- [Job] Lines in the entries below where the word "применяется" shows up should each be copied.

- [Given entries]
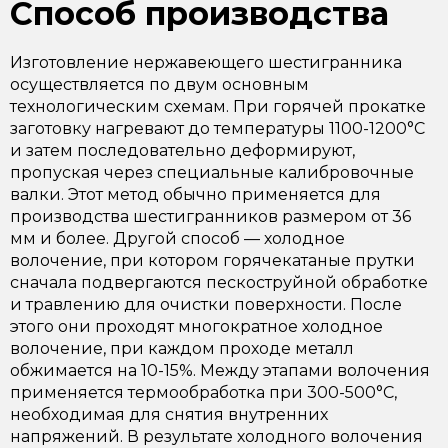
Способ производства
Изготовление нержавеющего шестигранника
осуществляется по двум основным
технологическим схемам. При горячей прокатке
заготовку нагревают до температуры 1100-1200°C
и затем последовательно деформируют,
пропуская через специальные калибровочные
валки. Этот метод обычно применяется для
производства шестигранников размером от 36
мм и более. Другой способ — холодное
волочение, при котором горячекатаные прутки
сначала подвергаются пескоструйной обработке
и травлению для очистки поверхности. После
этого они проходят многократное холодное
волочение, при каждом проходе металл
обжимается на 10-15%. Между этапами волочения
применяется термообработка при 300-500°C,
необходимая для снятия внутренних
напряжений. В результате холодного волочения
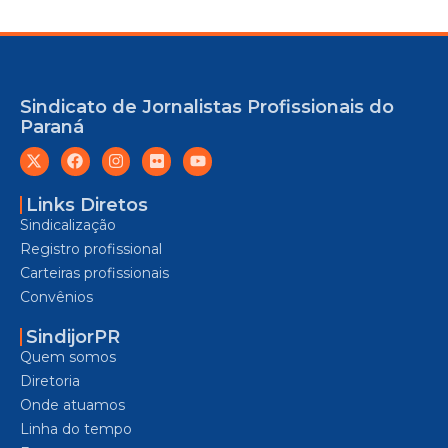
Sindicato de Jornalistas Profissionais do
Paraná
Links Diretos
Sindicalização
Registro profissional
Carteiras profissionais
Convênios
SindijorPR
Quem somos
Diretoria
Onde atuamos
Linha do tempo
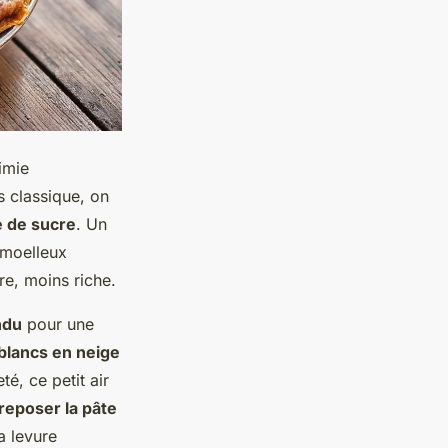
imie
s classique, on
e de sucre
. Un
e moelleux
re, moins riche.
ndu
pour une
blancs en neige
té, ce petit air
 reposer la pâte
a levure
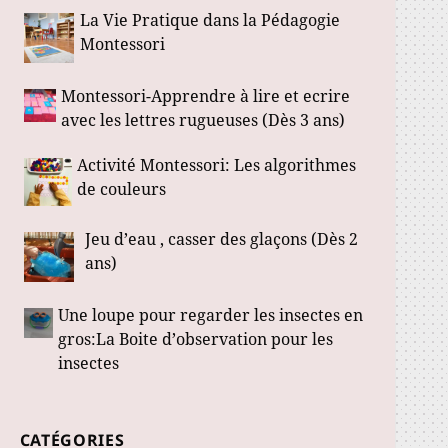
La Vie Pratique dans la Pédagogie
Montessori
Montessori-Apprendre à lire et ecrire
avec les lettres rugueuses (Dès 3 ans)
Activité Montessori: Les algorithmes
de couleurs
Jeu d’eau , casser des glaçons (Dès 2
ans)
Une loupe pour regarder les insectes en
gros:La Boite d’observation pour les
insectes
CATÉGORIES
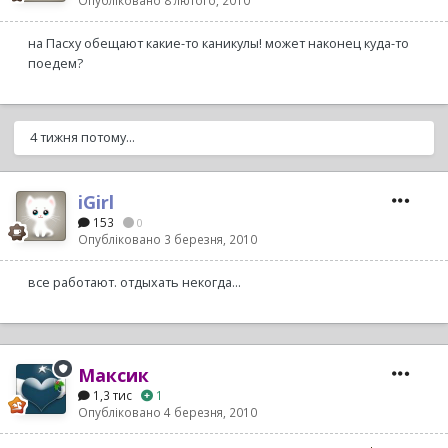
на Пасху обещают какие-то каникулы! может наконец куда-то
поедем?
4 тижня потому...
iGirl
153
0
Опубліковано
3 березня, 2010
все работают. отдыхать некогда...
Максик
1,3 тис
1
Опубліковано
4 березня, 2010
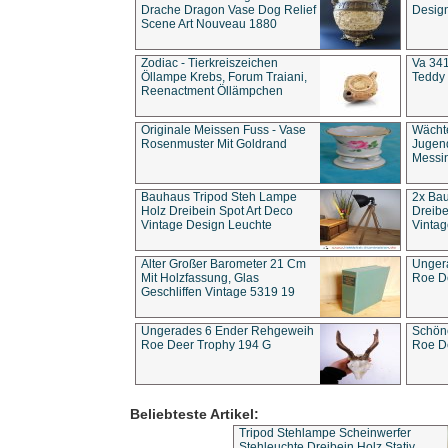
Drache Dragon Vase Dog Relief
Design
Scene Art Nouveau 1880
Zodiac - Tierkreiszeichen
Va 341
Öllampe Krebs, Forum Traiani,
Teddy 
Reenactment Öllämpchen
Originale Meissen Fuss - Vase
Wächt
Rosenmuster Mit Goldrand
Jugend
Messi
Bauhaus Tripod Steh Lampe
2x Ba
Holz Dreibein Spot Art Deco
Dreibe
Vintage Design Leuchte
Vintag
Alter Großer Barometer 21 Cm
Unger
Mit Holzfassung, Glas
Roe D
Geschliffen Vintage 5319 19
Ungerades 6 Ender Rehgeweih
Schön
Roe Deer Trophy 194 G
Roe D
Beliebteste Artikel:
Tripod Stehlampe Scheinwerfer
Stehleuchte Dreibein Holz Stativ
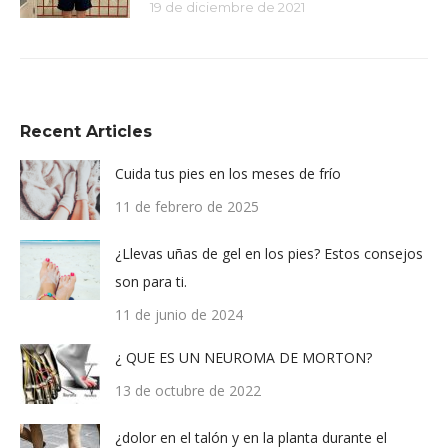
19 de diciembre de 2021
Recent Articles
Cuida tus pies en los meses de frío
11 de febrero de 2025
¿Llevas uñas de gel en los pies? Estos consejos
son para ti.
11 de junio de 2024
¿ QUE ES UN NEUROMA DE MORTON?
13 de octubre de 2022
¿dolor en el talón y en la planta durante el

==

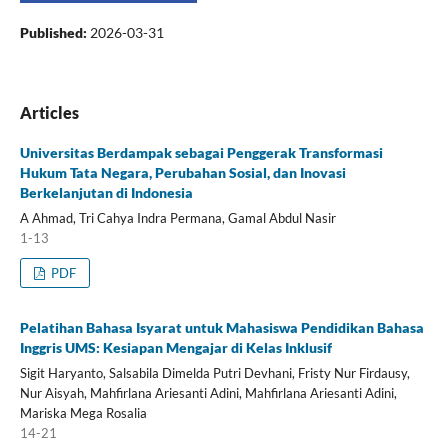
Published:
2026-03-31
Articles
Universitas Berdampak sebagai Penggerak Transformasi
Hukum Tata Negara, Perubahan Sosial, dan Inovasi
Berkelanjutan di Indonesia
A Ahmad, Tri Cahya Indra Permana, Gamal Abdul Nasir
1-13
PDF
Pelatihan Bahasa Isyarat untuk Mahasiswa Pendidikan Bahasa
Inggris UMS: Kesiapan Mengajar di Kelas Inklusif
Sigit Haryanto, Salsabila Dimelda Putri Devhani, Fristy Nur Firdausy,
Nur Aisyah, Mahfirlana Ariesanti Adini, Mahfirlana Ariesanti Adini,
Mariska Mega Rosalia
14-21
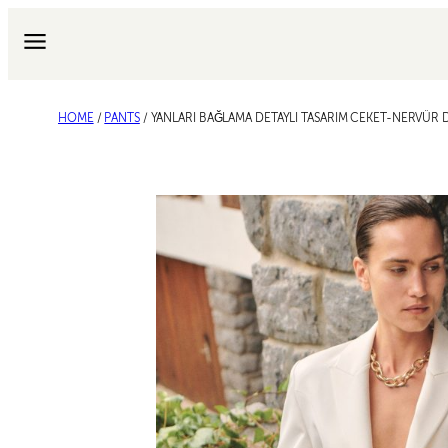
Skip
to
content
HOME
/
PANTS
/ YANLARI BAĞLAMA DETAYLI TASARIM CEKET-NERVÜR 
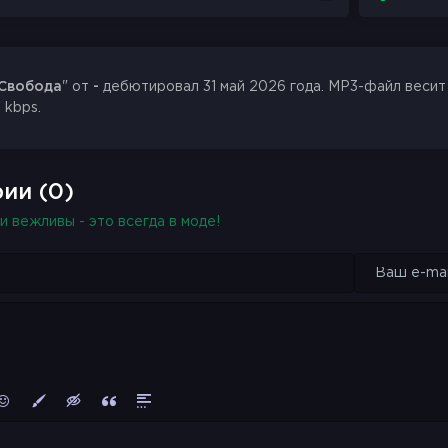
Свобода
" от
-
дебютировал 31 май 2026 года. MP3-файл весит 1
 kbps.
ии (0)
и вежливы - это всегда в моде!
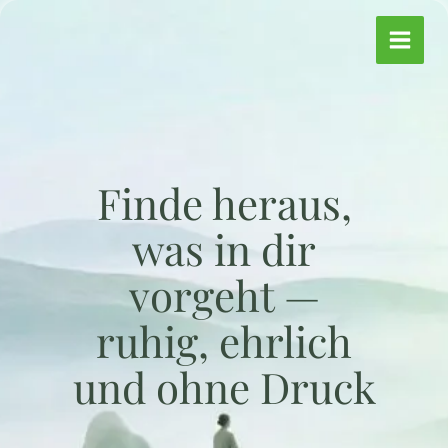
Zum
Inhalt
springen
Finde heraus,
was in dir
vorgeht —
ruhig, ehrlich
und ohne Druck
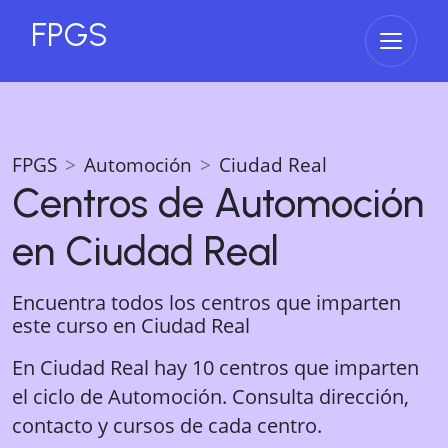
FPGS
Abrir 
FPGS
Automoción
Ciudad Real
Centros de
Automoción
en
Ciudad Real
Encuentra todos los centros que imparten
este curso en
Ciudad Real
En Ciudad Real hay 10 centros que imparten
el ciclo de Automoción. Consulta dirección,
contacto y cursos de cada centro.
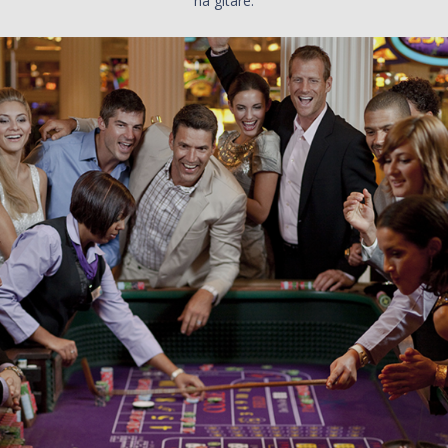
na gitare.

---

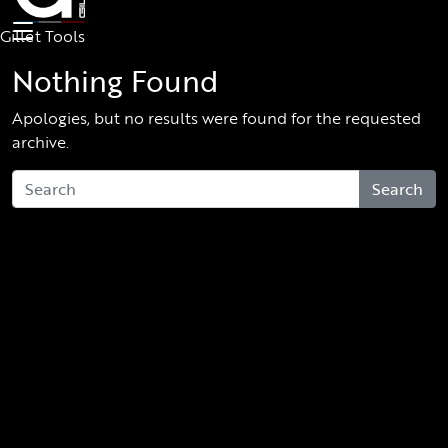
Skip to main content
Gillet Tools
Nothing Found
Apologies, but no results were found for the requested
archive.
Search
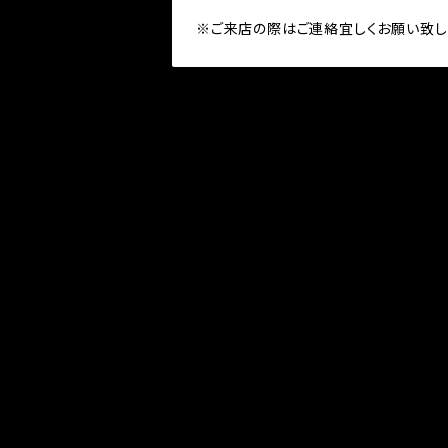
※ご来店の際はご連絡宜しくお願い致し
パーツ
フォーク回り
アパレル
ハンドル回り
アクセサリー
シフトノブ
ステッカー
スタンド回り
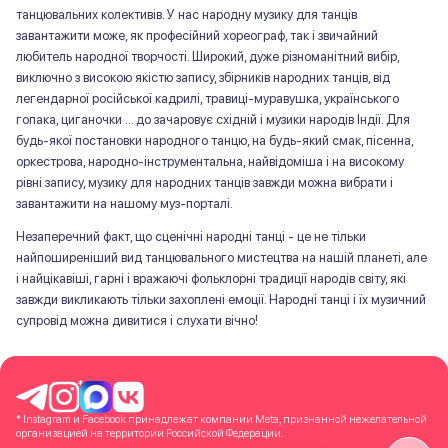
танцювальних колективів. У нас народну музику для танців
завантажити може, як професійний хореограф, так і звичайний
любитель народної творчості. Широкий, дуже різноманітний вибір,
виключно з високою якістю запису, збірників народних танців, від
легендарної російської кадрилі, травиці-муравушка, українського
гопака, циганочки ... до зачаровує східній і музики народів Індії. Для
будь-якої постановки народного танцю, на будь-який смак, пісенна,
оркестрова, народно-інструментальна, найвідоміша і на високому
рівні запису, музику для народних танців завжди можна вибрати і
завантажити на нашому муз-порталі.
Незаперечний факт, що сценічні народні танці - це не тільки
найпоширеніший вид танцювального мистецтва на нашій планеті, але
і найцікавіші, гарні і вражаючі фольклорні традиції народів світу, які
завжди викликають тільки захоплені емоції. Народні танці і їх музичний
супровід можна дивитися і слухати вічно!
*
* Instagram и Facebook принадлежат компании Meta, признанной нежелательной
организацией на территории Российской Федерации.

- [Result of this task]
валки. Этот метод обычно применяется для
применяется термообработка при 300-500°C,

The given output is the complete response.